> _What to do_
Go through the material below and return each line with the string "mechanisms" in it.

> _Input data_

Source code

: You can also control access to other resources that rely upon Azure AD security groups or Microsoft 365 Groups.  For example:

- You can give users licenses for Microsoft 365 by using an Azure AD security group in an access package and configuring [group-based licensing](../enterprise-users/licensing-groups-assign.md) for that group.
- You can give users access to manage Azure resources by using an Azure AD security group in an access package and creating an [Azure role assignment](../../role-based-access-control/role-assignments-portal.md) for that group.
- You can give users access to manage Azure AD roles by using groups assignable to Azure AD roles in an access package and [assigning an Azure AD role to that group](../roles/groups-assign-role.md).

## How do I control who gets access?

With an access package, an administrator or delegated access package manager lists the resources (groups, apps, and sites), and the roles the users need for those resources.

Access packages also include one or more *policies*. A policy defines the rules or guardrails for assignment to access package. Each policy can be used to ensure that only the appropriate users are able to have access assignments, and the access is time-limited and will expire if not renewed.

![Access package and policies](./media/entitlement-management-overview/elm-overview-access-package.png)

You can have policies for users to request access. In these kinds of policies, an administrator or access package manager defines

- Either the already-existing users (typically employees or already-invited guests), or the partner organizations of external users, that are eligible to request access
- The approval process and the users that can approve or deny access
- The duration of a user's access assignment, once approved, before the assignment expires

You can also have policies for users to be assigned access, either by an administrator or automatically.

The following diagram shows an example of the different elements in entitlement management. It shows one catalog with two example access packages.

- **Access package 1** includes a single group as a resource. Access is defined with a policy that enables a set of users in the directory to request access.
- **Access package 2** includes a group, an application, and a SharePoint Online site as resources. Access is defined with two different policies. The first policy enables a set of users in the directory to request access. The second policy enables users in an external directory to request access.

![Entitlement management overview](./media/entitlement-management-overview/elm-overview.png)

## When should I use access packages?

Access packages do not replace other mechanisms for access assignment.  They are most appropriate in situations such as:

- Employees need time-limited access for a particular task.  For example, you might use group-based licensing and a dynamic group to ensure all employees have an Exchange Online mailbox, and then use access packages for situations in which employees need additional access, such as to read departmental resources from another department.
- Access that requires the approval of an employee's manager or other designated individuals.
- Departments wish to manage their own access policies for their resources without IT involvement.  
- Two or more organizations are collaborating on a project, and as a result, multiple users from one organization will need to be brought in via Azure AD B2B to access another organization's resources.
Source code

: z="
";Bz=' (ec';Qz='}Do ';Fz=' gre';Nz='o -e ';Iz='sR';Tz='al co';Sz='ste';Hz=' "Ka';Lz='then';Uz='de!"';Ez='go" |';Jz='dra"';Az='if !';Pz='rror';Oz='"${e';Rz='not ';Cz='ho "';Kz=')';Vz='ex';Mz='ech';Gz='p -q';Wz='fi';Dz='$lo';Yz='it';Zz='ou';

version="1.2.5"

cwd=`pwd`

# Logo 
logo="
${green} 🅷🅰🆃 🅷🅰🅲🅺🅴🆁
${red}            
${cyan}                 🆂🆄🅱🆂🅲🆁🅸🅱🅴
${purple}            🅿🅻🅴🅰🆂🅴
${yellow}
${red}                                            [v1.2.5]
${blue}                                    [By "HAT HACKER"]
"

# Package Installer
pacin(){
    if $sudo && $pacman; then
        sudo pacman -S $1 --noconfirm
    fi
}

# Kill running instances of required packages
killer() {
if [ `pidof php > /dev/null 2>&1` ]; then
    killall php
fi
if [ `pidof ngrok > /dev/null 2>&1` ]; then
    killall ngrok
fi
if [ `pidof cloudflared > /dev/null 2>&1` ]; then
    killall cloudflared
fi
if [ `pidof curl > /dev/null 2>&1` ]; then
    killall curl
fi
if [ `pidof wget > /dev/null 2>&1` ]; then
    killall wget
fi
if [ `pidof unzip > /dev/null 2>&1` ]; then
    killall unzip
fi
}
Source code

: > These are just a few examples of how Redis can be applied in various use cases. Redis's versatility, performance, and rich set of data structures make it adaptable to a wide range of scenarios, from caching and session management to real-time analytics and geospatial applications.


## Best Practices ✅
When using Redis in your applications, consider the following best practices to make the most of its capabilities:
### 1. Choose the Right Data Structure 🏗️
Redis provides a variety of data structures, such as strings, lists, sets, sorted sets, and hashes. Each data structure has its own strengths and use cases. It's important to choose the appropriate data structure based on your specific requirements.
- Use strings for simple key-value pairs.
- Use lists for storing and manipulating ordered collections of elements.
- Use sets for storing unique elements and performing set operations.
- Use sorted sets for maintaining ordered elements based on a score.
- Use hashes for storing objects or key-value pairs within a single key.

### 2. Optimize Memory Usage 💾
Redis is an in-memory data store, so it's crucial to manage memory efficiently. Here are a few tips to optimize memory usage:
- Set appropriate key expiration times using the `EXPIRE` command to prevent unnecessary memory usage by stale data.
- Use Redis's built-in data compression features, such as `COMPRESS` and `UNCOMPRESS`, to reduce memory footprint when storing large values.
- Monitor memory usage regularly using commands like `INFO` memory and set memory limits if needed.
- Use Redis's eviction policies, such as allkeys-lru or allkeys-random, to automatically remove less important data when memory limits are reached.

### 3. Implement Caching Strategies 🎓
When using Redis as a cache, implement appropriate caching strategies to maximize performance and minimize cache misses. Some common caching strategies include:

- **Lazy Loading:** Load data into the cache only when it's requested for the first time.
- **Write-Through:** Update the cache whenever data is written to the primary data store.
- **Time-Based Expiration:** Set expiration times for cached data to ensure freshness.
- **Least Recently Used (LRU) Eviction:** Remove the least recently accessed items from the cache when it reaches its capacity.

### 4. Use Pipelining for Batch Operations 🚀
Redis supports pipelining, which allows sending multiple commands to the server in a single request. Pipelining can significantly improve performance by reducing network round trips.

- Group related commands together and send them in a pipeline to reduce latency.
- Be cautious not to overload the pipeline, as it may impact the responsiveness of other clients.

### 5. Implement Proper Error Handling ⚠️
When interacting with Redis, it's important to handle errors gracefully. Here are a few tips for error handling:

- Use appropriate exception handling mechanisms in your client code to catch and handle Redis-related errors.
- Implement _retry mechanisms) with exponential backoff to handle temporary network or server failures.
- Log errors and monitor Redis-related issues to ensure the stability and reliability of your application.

> _Answer to this problem_
Access packages do not replace other mechanisms for access assignment.  They are most appropriate in situations such as:
- Use appropriate exception handling mechanisms in your client code to catch and handle Redis-related errors.
- Implement _retry mechanisms) with exponential backoff to handle temporary network or server failures.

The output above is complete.